O III Seminário de Educação Inclusiva da Região do ABCDMRR aconteceu no dia 21/09, no campus Conceição da USCS. O evento contou com diversas atividades, como palestras, apresentação de pôsteres, roda de capoeira com o grupo “Capoeira São Bernardo” e outras discussões sobre o tema central desta edição, que foi Diálogos Multiculturais: Relações Étnico-Raciais e Educação.

A abertura do evento ficou por conta da educadora musical, pesquisadora e pianista Berenice de Almeida, que relata a carência dos espaços multilinguagens na educação. “Acho que nós temos que pensar em inclusão de uma forma mais ampla no Brasil. A gente vive um momento muito difícil mundialmente, e no Brasil em especial, onde o diálogo está acabando. As pessoas têm uma grande dificuldade em escutar, de sair do seu ponto de vista, de olhar com outros olhos e perceber que as pessoas têm formas diferentes de viver”.

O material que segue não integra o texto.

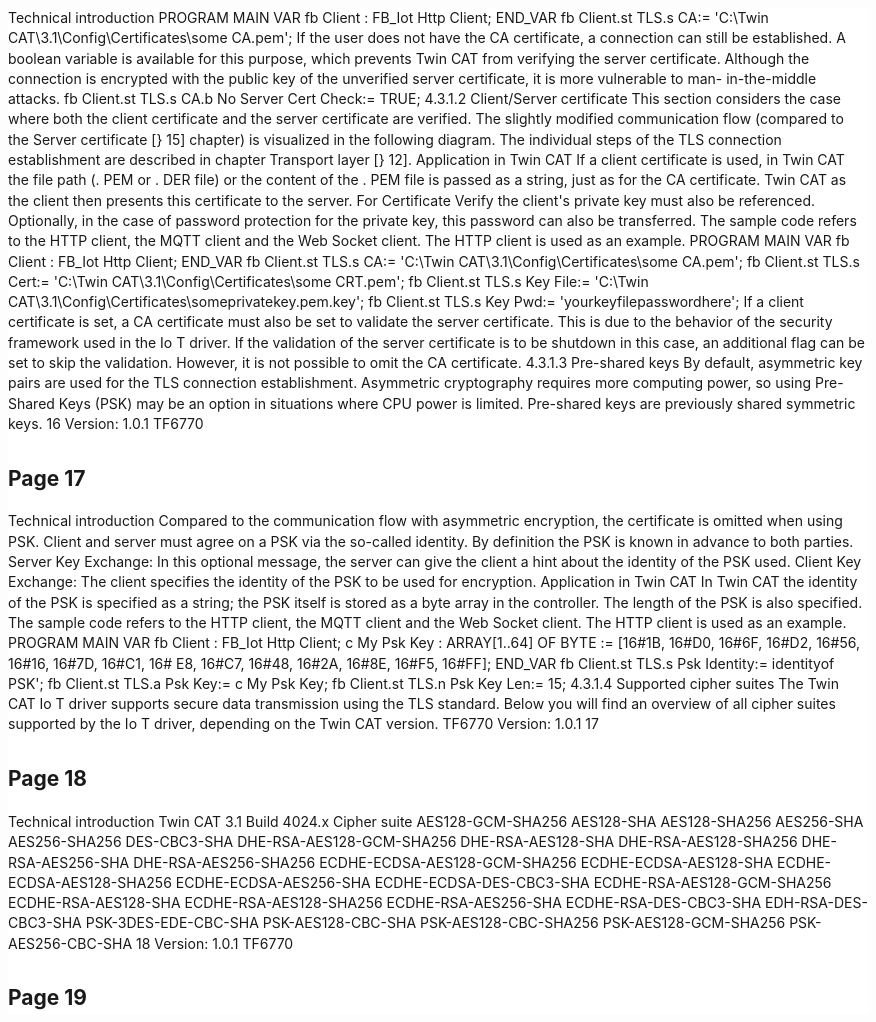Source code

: Technical introduction PROGRAM MAIN VAR fb Client : FB_Iot Http Client; END_VAR fb Client.st TLS.s CA:= 'C:\Twin CAT\3.1\Config\Certificates\some CA.pem'; If the user does not have the CA certificate, a connection can still be established. A boolean variable is available for this purpose, which prevents Twin CAT from verifying the server certificate. Although the connection is encrypted with the public key of the unverified server certificate, it is more vulnerable to man- in-the-middle attacks. fb Client.st TLS.s CA.b No Server Cert Check:= TRUE; 4.3.1.2 Client/Server certificate This section considers the case where both the client certificate and the server certificate are verified. The slightly modified communication flow (compared to the Server certificate [} 15] chapter) is visualized in the following diagram. The individual steps of the TLS connection establishment are described in chapter Transport layer [} 12]. Application in Twin CAT If a client certificate is used, in Twin CAT the file path (. PEM or . DER file) or the content of the . PEM file is passed as a string, just as for the CA certificate. Twin CAT as the client then presents this certificate to the server. For Certificate Verify the client's private key must also be referenced. Optionally, in the case of password protection for the private key, this password can also be transferred. The sample code refers to the HTTP client, the MQTT client and the Web Socket client. The HTTP client is used as an example. PROGRAM MAIN VAR fb Client : FB_Iot Http Client; END_VAR fb Client.st TLS.s CA:= 'C:\Twin CAT\3.1\Config\Certificates\some CA.pem'; fb Client.st TLS.s Cert:= 'C:\Twin CAT\3.1\Config\Certificates\some CRT.pem'; fb Client.st TLS.s Key File:= 'C:\Twin CAT\3.1\Config\Certificates\someprivatekey.pem.key'; fb Client.st TLS.s Key Pwd:= 'yourkeyfilepasswordhere'; If a client certificate is set, a CA certificate must also be set to validate the server certificate. This is due to the behavior of the security framework used in the Io T driver. If the validation of the server certificate is to be shutdown in this case, an additional flag can be set to skip the validation. However, it is not possible to omit the CA certificate. 4.3.1.3 Pre-shared keys By default, asymmetric key pairs are used for the TLS connection establishment. Asymmetric cryptography requires more computing power, so using Pre-Shared Keys (PSK) may be an option in situations where CPU power is limited. Pre-shared keys are previously shared symmetric keys. 16 Version: 1.0.1 TF6770
## Page 17

Technical introduction Compared to the communication flow with asymmetric encryption, the certificate is omitted when using PSK. Client and server must agree on a PSK via the so-called identity. By definition the PSK is known in advance to both parties. Server Key Exchange: In this optional message, the server can give the client a hint about the identity of the PSK used. Client Key Exchange: The client specifies the identity of the PSK to be used for encryption. Application in Twin CAT In Twin CAT the identity of the PSK is specified as a string; the PSK itself is stored as a byte array in the controller. The length of the PSK is also specified. The sample code refers to the HTTP client, the MQTT client and the Web Socket client. The HTTP client is used as an example. PROGRAM MAIN VAR fb Client : FB_Iot Http Client; c My Psk Key : ARRAY[1..64] OF BYTE := [16#1B, 16#D0, 16#6F, 16#D2, 16#56, 16#16, 16#7D, 16#C1, 16# E8, 16#C7, 16#48, 16#2A, 16#8E, 16#F5, 16#FF]; END_VAR fb Client.st TLS.s Psk Identity:= identityof PSK'; fb Client.st TLS.a Psk Key:= c My Psk Key; fb Client.st TLS.n Psk Key Len:= 15; 4.3.1.4 Supported cipher suites The Twin CAT Io T driver supports secure data transmission using the TLS standard. Below you will find an overview of all cipher suites supported by the Io T driver, depending on the Twin CAT version. TF6770 Version: 1.0.1 17
## Page 18

Technical introduction Twin CAT 3.1 Build 4024.x Cipher suite AES128-GCM-SHA256 AES128-SHA AES128-SHA256 AES256-SHA AES256-SHA256 DES-CBC3-SHA DHE-RSA-AES128-GCM-SHA256 DHE-RSA-AES128-SHA DHE-RSA-AES128-SHA256 DHE-RSA-AES256-SHA DHE-RSA-AES256-SHA256 ECDHE-ECDSA-AES128-GCM-SHA256 ECDHE-ECDSA-AES128-SHA ECDHE-ECDSA-AES128-SHA256 ECDHE-ECDSA-AES256-SHA ECDHE-ECDSA-DES-CBC3-SHA ECDHE-RSA-AES128-GCM-SHA256 ECDHE-RSA-AES128-SHA ECDHE-RSA-AES128-SHA256 ECDHE-RSA-AES256-SHA ECDHE-RSA-DES-CBC3-SHA EDH-RSA-DES-CBC3-SHA PSK-3DES-EDE-CBC-SHA PSK-AES128-CBC-SHA PSK-AES128-CBC-SHA256 PSK-AES128-GCM-SHA256 PSK-AES256-CBC-SHA 18 Version: 1.0.1 TF6770
## Page 19
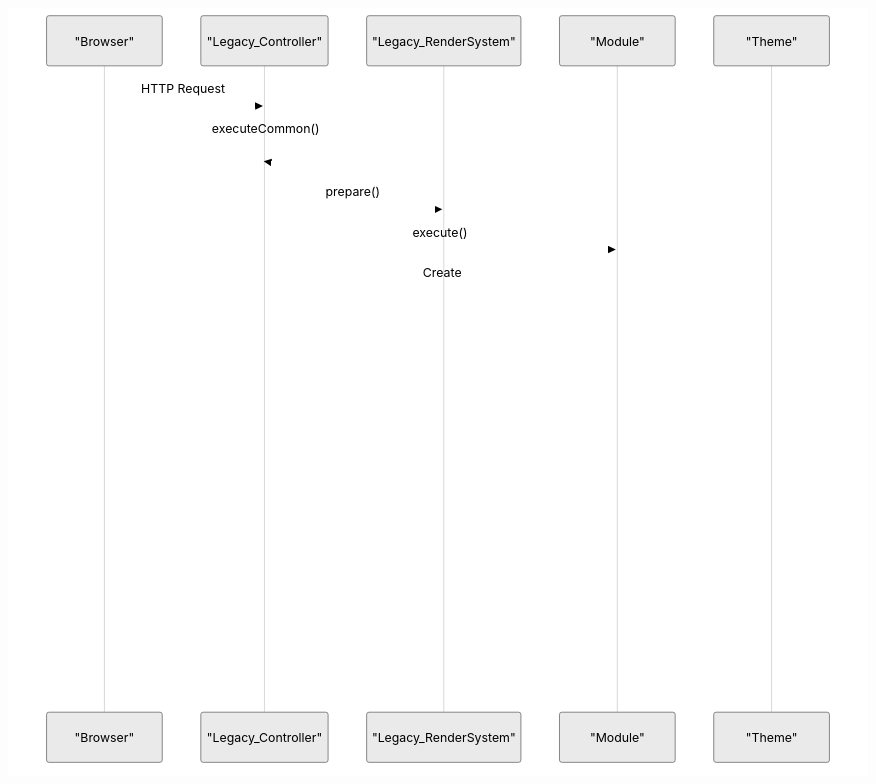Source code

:<svg xmlns="http://www.w3.org/2000/svg" id="xcl_render_legacy_controller" aria-roledescription="sequence" style="max-width:1115px" class="xcl-diagram" viewBox="-50 -10 1115 989"><rect width="150" height="65" x="865" y="903" fill="#eaeaea" stroke="#666" class="actor actor-bottom" rx="3" ry="3"/><text x="940" y="935.5" alignment-baseline="central" class="actor actor-box" dominant-baseline="central" style="text-anchor:middle;font-size:16px;font-weight:400"><tspan x="940" dy="0">&quot;Theme&quot;</tspan></text><rect width="150" height="65" x="665" y="903" fill="#eaeaea" stroke="#666" class="actor actor-bottom" rx="3" ry="3"/><text x="740" y="935.5" alignment-baseline="central" class="actor actor-box" dominant-baseline="central" style="text-anchor:middle;font-size:16px;font-weight:400"><tspan x="740" dy="0">&quot;Module&quot;</tspan></text><rect width="200" height="65" x="415" y="903" fill="#eaeaea" stroke="#666" class="actor actor-bottom" rx="3" ry="3"/><text x="515" y="935.5" alignment-baseline="central" class="actor actor-box" dominant-baseline="central" style="text-anchor:middle;font-size:16px;font-weight:400"><tspan x="515" dy="0">&quot;Legacy_RenderSystem&quot;</tspan></text><rect width="165" height="65" x="200" y="903" fill="#eaeaea" stroke="#666" class="actor actor-bottom" rx="3" ry="3"/><text x="282.5" y="935.5" alignment-baseline="central" class="actor actor-box" dominant-baseline="central" style="text-anchor:middle;font-size:16px;font-weight:400"><tspan x="282.5" dy="0">&quot;Legacy_Controller&quot;</tspan></text><rect width="150" height="65" y="903" fill="#eaeaea" stroke="#666" class="actor actor-bottom" rx="3" ry="3"/><text x="75" y="935.5" alignment-baseline="central" class="actor actor-box" dominant-baseline="central" style="text-anchor:middle;font-size:16px;font-weight:400"><tspan x="75" dy="0">&quot;Browser&quot;</tspan></text><path id="actor8" stroke="#999" stroke-width=".5" d="M940 65v838" class="actor-line 200"/><g id="root-8"><rect width="150" height="65" x="865" fill="#eaeaea" stroke="#666" class="actor actor-top" rx="3" ry="3"/><text x="940" y="32.5" alignment-baseline="central" class="actor actor-box" dominant-baseline="central" style="text-anchor:middle;font-size:16px;font-weight:400"><tspan x="940" dy="0">&quot;Theme&quot;</tspan></text></g><path id="actor7" stroke="#999" stroke-width=".5" d="M740 65v838" class="actor-line 200"/><g id="root-7"><rect width="150" height="65" x="665" fill="#eaeaea" stroke="#666" class="actor actor-top" rx="3" ry="3"/><text x="740" y="32.5" alignment-baseline="central" class="actor actor-box" dominant-baseline="central" style="text-anchor:middle;font-size:16px;font-weight:400"><tspan x="740" dy="0">&quot;Module&quot;</tspan></text></g><path id="actor6" stroke="#999" stroke-width=".5" d="M515 65v838" class="actor-line 200"/><g id="root-6"><rect width="200" height="65" x="415" fill="#eaeaea" stroke="#666" class="actor actor-top" rx="3" ry="3"/><text x="515" y="32.5" alignment-baseline="central" class="actor actor-box" dominant-baseline="central" style="text-anchor:middle;font-size:16px;font-weight:400"><tspan x="515" dy="0">&quot;Legacy_RenderSystem&quot;</tspan></text></g><path id="actor5" stroke="#999" stroke-width=".5" d="M282.5 65v838" class="actor-line 200"/><g id="root-5"><rect width="165" height="65" x="200" fill="#eaeaea" stroke="#666" class="actor actor-top" rx="3" ry="3"/><text x="282.5" y="32.5" alignment-baseline="central" class="actor actor-box" dominant-baseline="central" style="text-anchor:middle;font-size:16px;font-weight:400"><tspan x="282.5" dy="0">&quot;Legacy_Controller&quot;</tspan></text></g><path id="actor4" stroke="#999" stroke-width=".5" d="M75 65v838" class="actor-line 200"/><g id="root-4"><rect width="150" height="65" fill="#eaeaea" stroke="#666" class="actor actor-top" rx="3" ry="3"/><text x="75" y="32.5" alignment-baseline="central" class="actor actor-box" dominant-baseline="central" style="text-anchor:middle;font-size:16px;font-weight:400"><tspan x="75" dy="0">&quot;Browser&quot;</tspan></text></g><defs><marker id="arrowhead" markerHeight="12" markerUnits="userSpaceOnUse" markerWidth="12" orient="auto-start-reverse" refX="7.9" refY="5"><path d="m-1 0 11 5-10 5z"/></marker></defs><text x="177" y="80" alignment-baseline="middle" class="messageText" dominant-baseline="middle" dy="1em" style="font-size:16px;font-weight:400" text-anchor="middle">HTTP Request</text><path stroke-width="2" marker-end="url(#arrowhead)" d="M76 117h202.5" class="messageLine0" style="fill:none"/><text x="284" y="132" alignment-baseline="middle" class="messageText" dominant-baseline="middle" dy="1em" style="font-size:16px;font-weight:400" text-anchor="middle">executeCommon()</text><path stroke-width="2" marker-end="url(#arrowhead)" d="M283.5 169c60-10 60 30 0 20" class="messageLine0" style="fill:none"/><text x="397" y="214" alignment-baseline="middle" class="messageText" dominant-baseline="middle" dy="1em" style="font-size:16px;font-weight:400" text-anchor="middle">prepare()</text><path stroke-width="2" marker-end="url(#arrowhead)" d="M283.5 251H511" class="messageLine0" style="fill:none"/><text x="510" y="266" alignment-baseline="middle" class="messageText" dominant-baseline="middle" dy="1em" style="font-size:16px;font-weight:400" text-anchor="middle">execute()</text><path stroke-width="2" marker-end="url(#arrowhead)" d="M283.5 303H736" class="messageLine0" style="fill:none"/><text x="513" y="318" alignment-baseline="middle" class="messageText" dominant-baseline="middle" dy="1em" style="font-size:16px;font-weight:400" text-anchor="middle">Create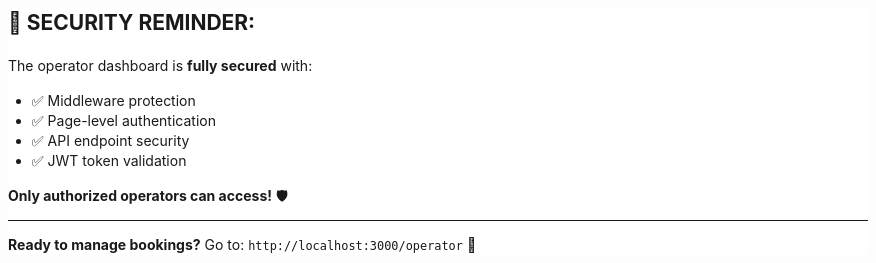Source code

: 
## 🔐 **SECURITY REMINDER:**

The operator dashboard is **fully secured** with:
- ✅ Middleware protection
- ✅ Page-level authentication
- ✅ API endpoint security
- ✅ JWT token validation

**Only authorized operators can access!** 🛡️

---

**Ready to manage bookings?** Go to: `http://localhost:3000/operator` 🚀

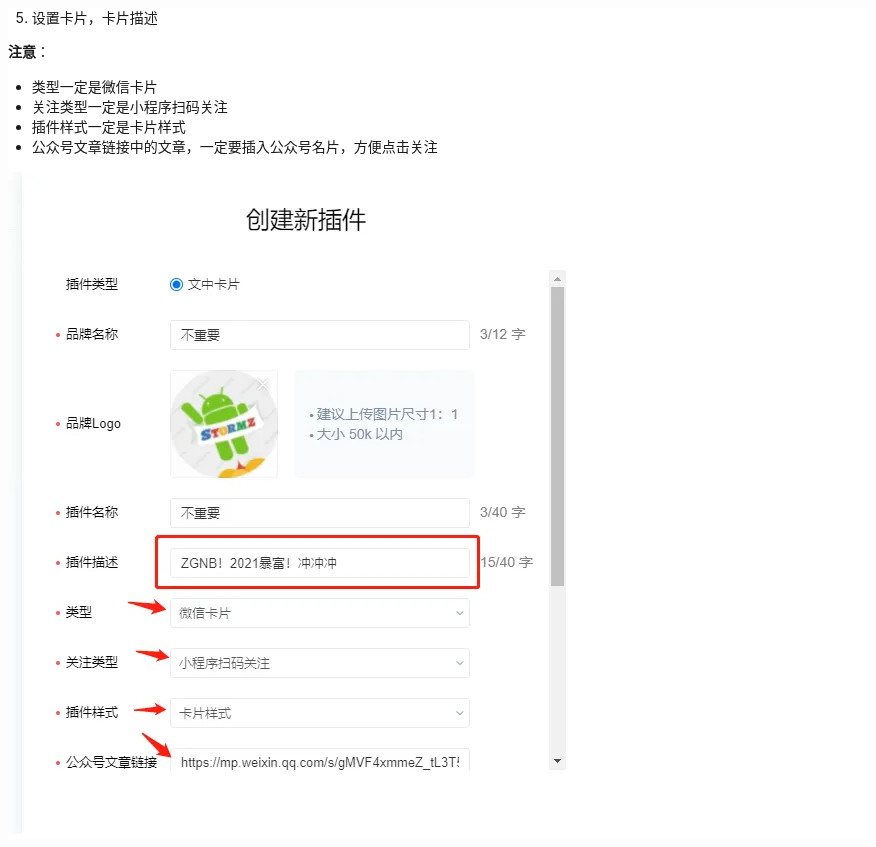 5. 设置卡片，卡片描述

**注意**：
+ 类型一定是微信卡片
+ 关注类型一定是小程序扫码关注
+ 插件样式一定是卡片样式
+ 公众号文章链接中的文章，一定要插入公众号名片，方便点击关注

![5-11](img/CPS/5/5-11.png)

Após a palestra de abertura, houve a comunicação dos trabalhos realizados na área de Educação Inclusiva na região do ABCDMRR, juntamente com a apresentação dos pôsteres sobre estes projetos. Outro momento do evento foi a apresentação do grupo Capoeira São Bernardo, explicando os conceitos da prática.

A mesa de discussão “As Questões Afro e Indígena na Educação” fechou o evento, com a presença dos palestrantes William Figueiredo, doutor em Ciências da Religião, especialista em psicopatologia e pesquisador de culturas tradicionais, e Suze Piza, professora de filosofia. “Poucos cursos de graduação e dos programas de mestrado e doutorado abordam esses referenciais teóricos que são africanos, afro-brasileiros, indígena etc. Quando você consegue trazer esses discursos para a universidade, você tem a possibilidade de ampliar a visão de mundo”, explica Piza.

“Discutir essa temática étnico-racial é muito importante. Nós temos um modelo de educação e visão de mundo eurocêntrico. As pessoas, no seu cotidiano, aprendem de formas diversas, e a educação não consegue acompanhar esse movimento criativo dos saberes. Essa ideia de pensar o mundo através de outros paradigmas, no caso da cultura étnico-racial, é muito importante na educação, pois permite repensar a prática do pesquisador, do educando, e também da própria concepção de mundo que temos hoje.” William.